The Treaty for the Prohibition of Nuclear Weapons, approved in 2017 by 122 countries within the UN and ratified by fifty other states, entered into force at midnight this Friday in what is the first multilateral atomic disarmament agreement in more two decades. UN Secretary General António Guterres called the pact “an important step towards a world free of nuclear weapons” while representing “a strong demonstration of support for multilateral approaches to disarmament.”

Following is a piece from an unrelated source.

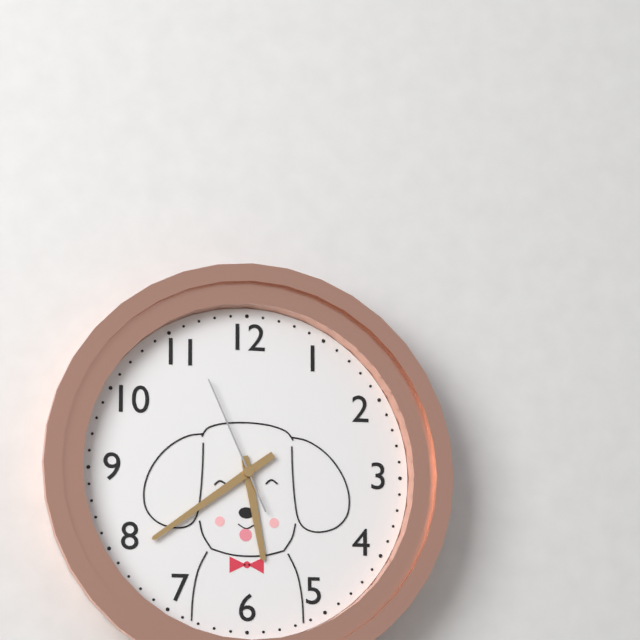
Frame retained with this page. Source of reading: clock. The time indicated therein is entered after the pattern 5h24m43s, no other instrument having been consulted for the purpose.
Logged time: 5h39m56s
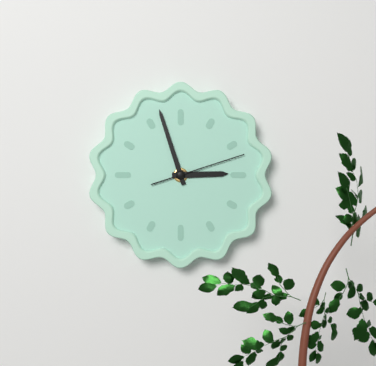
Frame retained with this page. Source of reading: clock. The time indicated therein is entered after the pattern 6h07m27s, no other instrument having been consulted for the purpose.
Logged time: 2h57m12s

The Portuguese president said he felt “anxious” to guide the UN response to the treaty, including preparations for the first meeting of participating states, because “nuclear weapons pose growing dangers and the world needs urgent action to ensure their elimination and prevent them. catastrophic human and environmental consequences that its use would cause.
At the end of last year, the document obtained the fifty ratifications it needed to enter into force, in what is understood as “a new chapter for nuclear disarmament.” However, it should be noted that the major powers (the United States, the United Kingdom, Russia, China and France) have not signed the agreement. Countries that have ratified it may “never develop, test, produce, manufacture or acquire, possess or store nuclear weapons or other nuclear explosive devices.”
The application of the treaty, on the same day that US President Joe Biden offered his Russian counterpart, Vladimir Putin, to extend the New Start agreement on the control of its own arsenals, was received by various atomic agencies and humanitarian organizations such as a ‘victory for Humanity. The nuclear ban will only get stronger from now on, “they asserted.